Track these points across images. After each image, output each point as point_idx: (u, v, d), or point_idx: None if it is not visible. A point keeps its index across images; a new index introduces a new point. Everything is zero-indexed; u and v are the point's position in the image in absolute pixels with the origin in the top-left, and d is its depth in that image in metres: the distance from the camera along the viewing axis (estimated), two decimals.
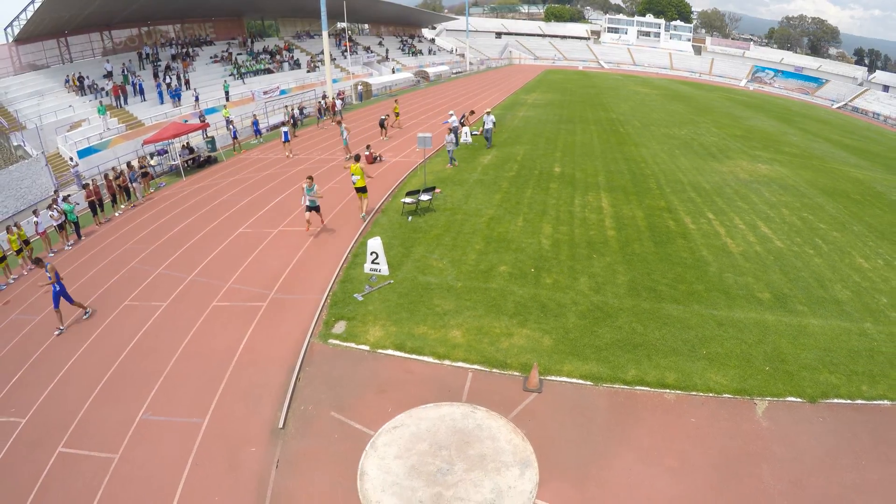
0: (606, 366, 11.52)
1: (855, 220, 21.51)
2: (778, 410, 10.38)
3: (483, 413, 10.05)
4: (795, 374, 11.32)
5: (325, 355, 11.96)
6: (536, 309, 13.64)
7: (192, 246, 18.63)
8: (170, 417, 10.46)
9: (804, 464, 9.15)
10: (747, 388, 10.88)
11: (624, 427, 10.03)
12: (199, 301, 14.62)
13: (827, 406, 10.50)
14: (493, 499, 8.20)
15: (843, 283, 15.39)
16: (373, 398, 10.59)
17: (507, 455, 9.06)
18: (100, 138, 34.60)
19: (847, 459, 9.25)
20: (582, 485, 8.73)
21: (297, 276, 15.66)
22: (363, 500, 8.28)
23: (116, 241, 20.41)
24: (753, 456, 9.34)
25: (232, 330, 13.10)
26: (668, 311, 13.57)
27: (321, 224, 19.29)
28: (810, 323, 13.22)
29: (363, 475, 8.68)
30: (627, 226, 19.16)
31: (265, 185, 25.49)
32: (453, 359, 11.65)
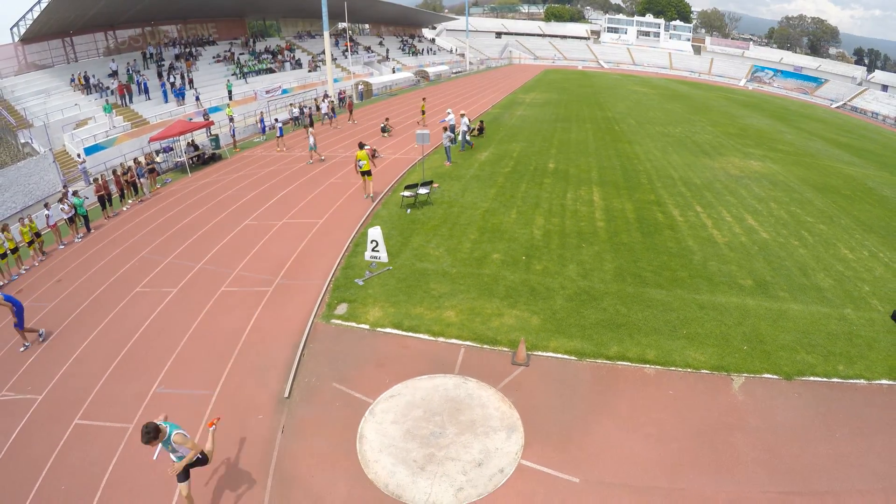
0: (590, 343, 12.21)
1: (843, 214, 22.08)
2: (754, 386, 11.03)
3: (474, 384, 10.73)
4: (773, 353, 11.98)
5: (327, 333, 12.65)
6: (526, 292, 14.33)
7: (200, 237, 19.32)
8: (182, 390, 11.08)
9: (778, 435, 9.78)
10: (725, 365, 11.53)
11: (605, 398, 10.69)
12: (208, 287, 15.25)
13: (803, 383, 11.14)
14: (481, 458, 8.85)
15: (826, 272, 16.01)
16: (372, 371, 11.29)
17: (495, 421, 9.71)
18: (106, 136, 35.36)
19: (820, 432, 9.84)
20: (564, 448, 9.38)
21: (302, 263, 16.32)
22: (361, 460, 8.93)
23: (125, 234, 21.07)
24: (729, 426, 9.98)
25: (240, 312, 13.76)
26: (651, 295, 14.23)
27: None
28: (790, 308, 13.86)
29: (362, 438, 9.35)
30: (617, 218, 19.80)
31: (269, 180, 26.15)
32: (447, 336, 12.39)
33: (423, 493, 8.31)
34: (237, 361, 11.85)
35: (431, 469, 8.70)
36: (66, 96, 38.68)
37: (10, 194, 26.38)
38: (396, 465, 8.76)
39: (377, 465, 8.83)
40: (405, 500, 8.20)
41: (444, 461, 8.80)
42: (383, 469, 8.76)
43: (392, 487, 8.41)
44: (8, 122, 33.40)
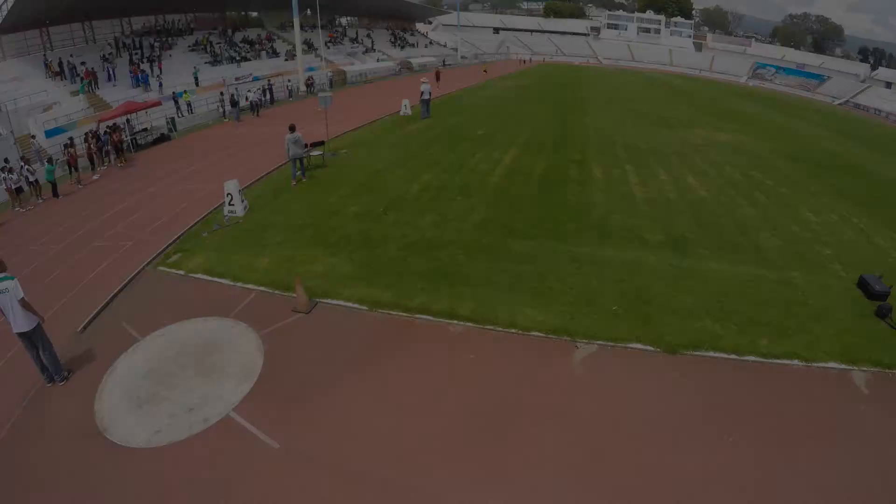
0: (392, 292, 9.93)
1: (816, 181, 19.18)
2: (609, 358, 8.17)
3: (242, 328, 9.78)
4: (656, 317, 9.11)
5: (148, 280, 11.97)
6: (358, 241, 12.30)
7: (107, 202, 18.27)
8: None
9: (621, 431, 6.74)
10: (571, 328, 8.77)
11: (376, 355, 8.35)
12: (84, 243, 14.59)
13: (692, 359, 8.14)
14: (196, 403, 7.98)
15: (774, 232, 13.31)
16: (160, 312, 10.38)
17: (236, 367, 8.74)
18: (67, 119, 34.28)
19: (703, 433, 6.75)
20: (287, 406, 7.59)
21: (171, 221, 15.39)
22: (99, 391, 8.37)
23: (56, 203, 19.80)
24: (539, 410, 7.12)
25: (93, 262, 13.10)
26: (511, 247, 11.76)
27: None
28: (707, 266, 11.13)
29: (113, 371, 8.85)
30: (518, 174, 17.42)
31: (195, 154, 24.85)
32: (245, 281, 11.21)
33: (125, 429, 7.54)
34: (65, 303, 11.12)
35: (147, 408, 7.95)
36: (37, 83, 38.14)
37: None
38: (122, 400, 8.14)
39: (108, 396, 8.24)
40: (108, 434, 7.45)
41: (163, 401, 8.06)
42: (109, 401, 8.14)
43: (105, 421, 7.73)
44: None
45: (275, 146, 23.95)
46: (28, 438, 7.33)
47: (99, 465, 6.78)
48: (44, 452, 7.05)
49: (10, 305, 7.98)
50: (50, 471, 6.75)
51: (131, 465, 6.77)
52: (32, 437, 7.35)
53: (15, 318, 8.06)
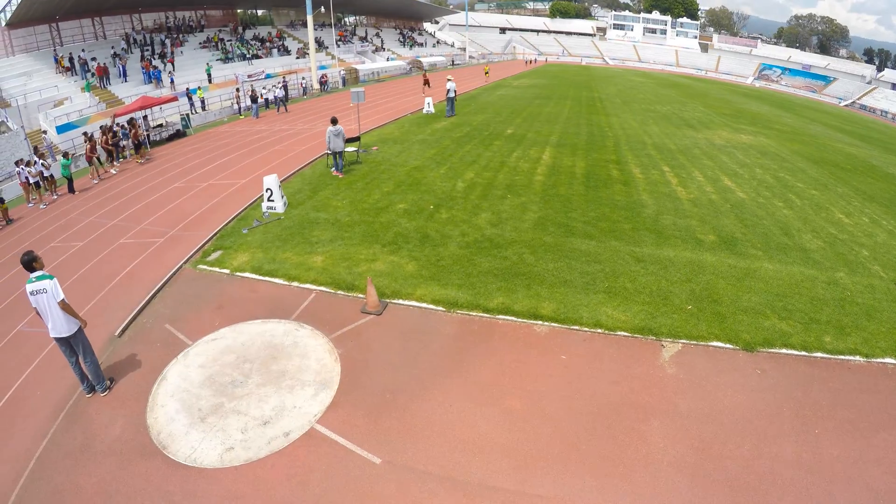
0: (470, 292, 9.52)
1: (841, 183, 19.02)
2: (694, 356, 8.05)
3: (307, 331, 9.11)
4: (730, 316, 9.01)
5: (188, 278, 11.44)
6: (416, 239, 11.89)
7: (128, 199, 17.94)
8: (41, 329, 9.63)
9: (721, 426, 6.71)
10: (654, 327, 8.61)
11: (463, 357, 7.97)
12: (110, 240, 14.21)
13: (770, 357, 8.12)
14: (271, 416, 7.22)
15: (815, 234, 13.13)
16: (208, 313, 9.88)
17: (309, 374, 8.03)
18: (79, 115, 34.18)
19: (790, 425, 6.74)
20: (378, 415, 7.04)
21: (204, 217, 15.03)
22: (150, 402, 7.68)
23: (72, 199, 19.53)
24: (642, 409, 6.98)
25: (123, 261, 12.67)
26: (574, 245, 11.47)
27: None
28: (763, 266, 10.98)
29: (163, 380, 8.16)
30: (561, 173, 17.12)
31: (216, 150, 24.48)
32: (302, 280, 10.65)
33: (190, 447, 6.75)
34: (96, 303, 10.73)
35: (212, 421, 7.19)
36: (47, 78, 37.96)
37: None
38: (180, 413, 7.37)
39: (162, 409, 7.49)
40: (169, 452, 6.71)
41: (230, 414, 7.30)
42: (165, 415, 7.38)
43: (163, 436, 6.97)
44: None
45: (299, 142, 24.21)
46: (71, 457, 6.70)
47: (165, 489, 6.12)
48: (93, 473, 6.43)
49: (49, 307, 7.42)
50: (104, 495, 6.09)
51: (204, 488, 6.11)
52: (76, 456, 6.72)
53: (54, 322, 7.49)
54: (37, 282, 7.41)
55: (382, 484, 6.01)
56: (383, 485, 6.00)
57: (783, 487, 5.83)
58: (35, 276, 7.45)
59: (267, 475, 6.23)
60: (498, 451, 6.26)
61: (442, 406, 7.08)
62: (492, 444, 6.37)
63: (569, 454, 6.26)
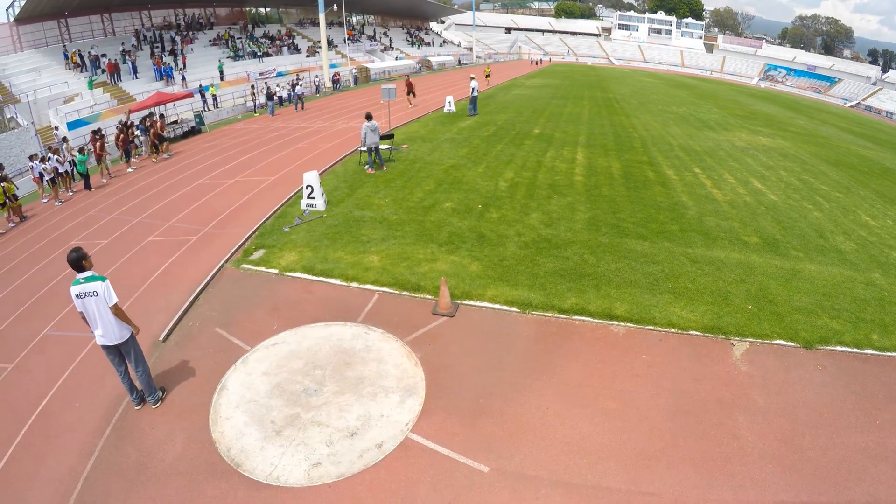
0: (541, 293, 9.52)
1: (861, 186, 19.24)
2: (762, 354, 8.26)
3: (377, 334, 8.72)
4: (786, 316, 9.22)
5: (232, 278, 11.06)
6: (473, 238, 11.87)
7: (151, 196, 17.74)
8: (69, 332, 9.62)
9: (797, 419, 6.97)
10: (722, 327, 8.77)
11: (549, 359, 7.96)
12: (137, 238, 13.95)
13: (828, 354, 8.37)
14: (357, 427, 6.75)
15: (847, 236, 13.31)
16: (262, 316, 9.51)
17: (391, 380, 7.60)
18: (90, 111, 34.18)
19: (856, 417, 7.04)
20: (475, 420, 6.88)
21: (237, 214, 14.86)
22: (212, 415, 7.14)
23: (89, 196, 19.35)
24: (726, 405, 7.16)
25: (155, 260, 12.34)
26: (630, 246, 11.56)
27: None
28: (806, 268, 11.17)
29: (223, 390, 7.61)
30: (599, 173, 17.23)
31: (237, 147, 24.45)
32: (361, 281, 10.38)
33: (269, 464, 6.26)
34: (133, 304, 10.35)
35: (289, 434, 6.67)
36: (57, 74, 37.77)
37: None
38: (249, 426, 6.84)
39: (227, 422, 6.95)
40: (244, 470, 6.19)
41: (309, 426, 6.78)
42: (232, 428, 6.85)
43: (234, 452, 6.46)
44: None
45: (322, 140, 24.26)
46: (125, 478, 6.20)
47: None
48: (155, 497, 5.94)
49: (98, 312, 6.74)
50: None
51: None
52: (131, 477, 6.22)
53: (104, 328, 6.83)
54: (85, 283, 6.70)
55: (495, 493, 5.87)
56: (496, 494, 5.86)
57: (857, 474, 6.12)
58: (83, 276, 6.74)
59: (366, 492, 5.86)
60: (603, 452, 6.33)
61: (539, 409, 7.05)
62: (595, 444, 6.43)
63: (669, 451, 6.37)
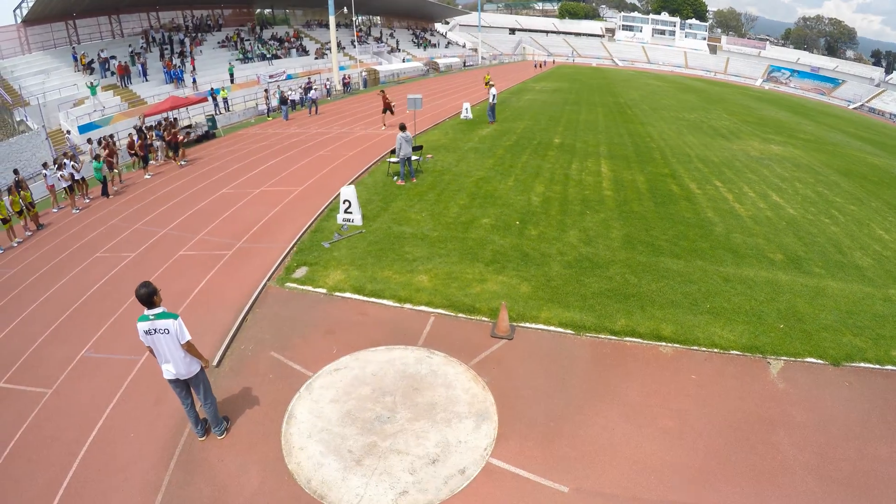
0: (592, 314, 9.97)
1: (873, 197, 19.70)
2: (796, 371, 8.79)
3: (440, 358, 8.83)
4: (814, 334, 9.73)
5: (278, 298, 11.01)
6: (517, 257, 12.25)
7: (173, 205, 17.88)
8: (110, 355, 9.71)
9: (830, 433, 7.51)
10: (759, 346, 9.30)
11: (608, 380, 8.44)
12: (167, 251, 13.96)
13: (853, 370, 8.88)
14: (437, 454, 6.88)
15: (864, 251, 13.79)
16: (319, 339, 9.54)
17: (462, 405, 7.75)
18: (101, 115, 34.26)
19: (880, 430, 7.59)
20: (550, 443, 7.23)
21: (270, 228, 14.91)
22: (285, 445, 7.13)
23: (108, 203, 19.55)
24: (768, 421, 7.71)
25: (191, 276, 12.32)
26: (666, 265, 12.04)
27: None
28: (828, 285, 11.63)
29: (291, 418, 7.59)
30: (627, 188, 17.71)
31: (256, 154, 24.67)
32: (415, 302, 10.51)
33: (354, 494, 6.35)
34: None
35: (370, 463, 6.75)
36: (65, 76, 37.73)
37: (0, 169, 25.32)
38: (326, 456, 6.87)
39: (302, 453, 6.96)
40: (329, 502, 6.28)
41: (388, 454, 6.88)
42: (309, 459, 6.87)
43: (315, 484, 6.51)
44: (4, 100, 32.58)
45: (343, 147, 24.41)
46: None
47: None
48: None
49: (169, 348, 6.64)
50: None
51: None
52: None
53: (175, 364, 6.72)
54: (156, 320, 6.54)
55: None
56: None
57: (886, 483, 6.65)
58: (154, 313, 6.55)
59: None
60: (668, 469, 6.83)
61: (605, 430, 7.45)
62: (660, 462, 6.93)
63: (723, 466, 6.90)
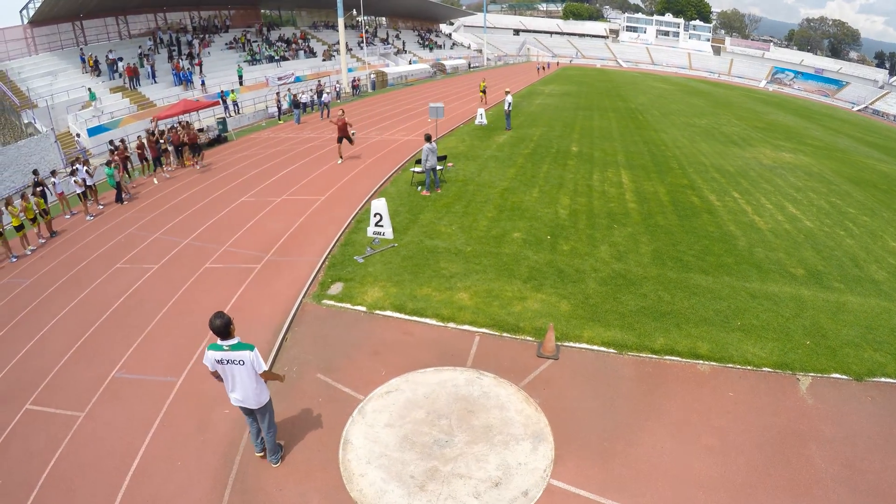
0: (632, 333, 10.31)
1: (884, 207, 20.07)
2: (823, 387, 9.18)
3: (490, 379, 8.93)
4: (838, 349, 10.12)
5: (316, 316, 10.97)
6: (553, 274, 12.55)
7: (191, 214, 17.83)
8: (143, 376, 9.61)
9: (857, 446, 7.94)
10: (788, 363, 9.70)
11: (653, 399, 8.81)
12: (191, 263, 13.83)
13: (875, 385, 9.28)
14: (499, 476, 6.99)
15: (879, 264, 14.16)
16: (365, 360, 9.54)
17: (518, 427, 7.88)
18: (111, 117, 34.23)
19: None
20: (605, 463, 7.49)
21: (297, 240, 14.88)
22: (344, 472, 7.15)
23: (119, 210, 19.63)
24: (800, 435, 8.12)
25: (221, 291, 12.24)
26: (696, 282, 12.42)
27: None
28: (848, 300, 12.01)
29: (346, 444, 7.61)
30: (649, 200, 18.10)
31: (272, 160, 24.81)
32: (459, 321, 10.59)
33: None
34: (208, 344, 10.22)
35: (434, 489, 6.83)
36: (73, 78, 37.75)
37: (8, 173, 25.24)
38: (389, 482, 6.92)
39: (364, 480, 7.00)
40: None
41: (451, 478, 6.95)
42: (371, 486, 6.92)
43: None
44: (12, 101, 32.56)
45: (362, 153, 24.30)
46: None
47: None
48: None
49: (241, 378, 6.56)
50: None
51: None
52: None
53: (245, 393, 6.67)
54: (231, 351, 6.46)
55: None
56: None
57: None
58: (229, 344, 6.47)
59: None
60: (715, 485, 7.25)
61: (655, 448, 7.76)
62: (706, 478, 7.34)
63: (763, 480, 7.33)
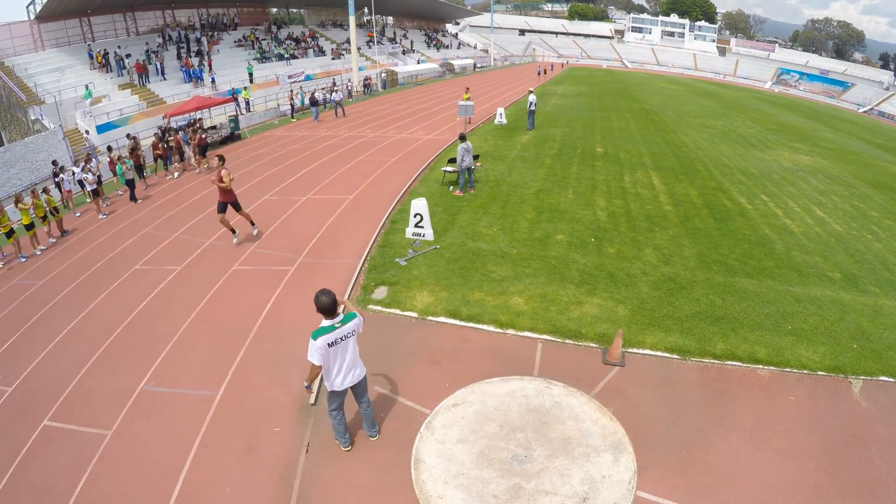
0: (692, 338, 10.39)
1: None
2: (874, 390, 9.37)
3: (560, 389, 8.67)
4: (883, 353, 10.30)
5: (365, 322, 11.01)
6: (604, 278, 12.62)
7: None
8: (176, 389, 9.06)
9: None
10: (840, 366, 9.88)
11: (722, 405, 8.77)
12: (217, 265, 13.43)
13: None
14: (585, 491, 6.71)
15: None
16: (424, 370, 9.17)
17: (596, 438, 7.60)
18: (120, 114, 34.45)
19: None
20: (686, 471, 7.39)
21: (329, 240, 14.60)
22: (420, 495, 6.68)
23: (135, 208, 19.64)
24: (859, 438, 8.30)
25: (254, 295, 11.80)
26: (743, 286, 12.57)
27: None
28: (885, 304, 12.17)
29: (418, 463, 7.14)
30: (683, 203, 18.25)
31: (291, 158, 24.82)
32: (518, 328, 10.33)
33: None
34: (248, 354, 9.76)
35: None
36: (81, 74, 37.90)
37: (16, 170, 25.16)
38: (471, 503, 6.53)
39: (442, 502, 6.57)
40: None
41: (537, 496, 6.60)
42: None
43: None
44: (18, 98, 32.54)
45: (382, 152, 24.40)
46: None
47: None
48: None
49: (350, 352, 6.35)
50: None
51: None
52: None
53: (354, 369, 6.52)
54: (343, 326, 6.22)
55: None
56: None
57: None
58: (338, 320, 6.24)
59: None
60: (789, 488, 7.44)
61: (731, 454, 7.76)
62: (781, 482, 7.52)
63: (833, 482, 7.53)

TASK DIRECTIONS »
In the entries above, find the line containing "40: (405, 500, 8.20)" and the line containing "52: (32, 437, 7.35)"; give again exactly those two lines and every line between them, minus the pictures.

RESULT »
40: (405, 500, 8.20)
41: (444, 461, 8.80)
42: (383, 469, 8.76)
43: (392, 487, 8.41)
44: (8, 122, 33.40)
0: (392, 292, 9.93)
1: (816, 181, 19.18)
2: (609, 358, 8.17)
3: (242, 328, 9.78)
4: (656, 317, 9.11)
5: (148, 280, 11.97)
6: (358, 241, 12.30)
7: (107, 202, 18.27)
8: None
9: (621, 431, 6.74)
10: (571, 328, 8.77)
11: (376, 355, 8.35)
12: (84, 243, 14.59)
13: (692, 359, 8.14)
14: (196, 403, 7.98)
15: (774, 232, 13.31)
16: (160, 312, 10.38)
17: (236, 367, 8.74)
18: (67, 119, 34.28)
19: (703, 433, 6.75)
20: (287, 406, 7.59)
21: (171, 221, 15.39)
22: (99, 391, 8.37)
23: (56, 203, 19.80)
24: (539, 410, 7.12)
25: (93, 262, 13.10)
26: (511, 247, 11.76)
27: None
28: (707, 266, 11.13)
29: (113, 371, 8.85)
30: (518, 174, 17.42)
31: (195, 154, 24.85)
32: (245, 281, 11.21)
33: (125, 429, 7.54)
34: (65, 303, 11.12)
35: (147, 408, 7.95)
36: (37, 83, 38.14)
37: None
38: (122, 400, 8.14)
39: (108, 396, 8.24)
40: (108, 434, 7.45)
41: (163, 401, 8.06)
42: (109, 401, 8.14)
43: (105, 421, 7.73)
44: None
45: (275, 146, 23.95)
46: (28, 438, 7.33)
47: (99, 465, 6.78)
48: (44, 452, 7.05)
49: (10, 305, 7.98)
50: (50, 471, 6.75)
51: (131, 465, 6.77)
52: (32, 437, 7.35)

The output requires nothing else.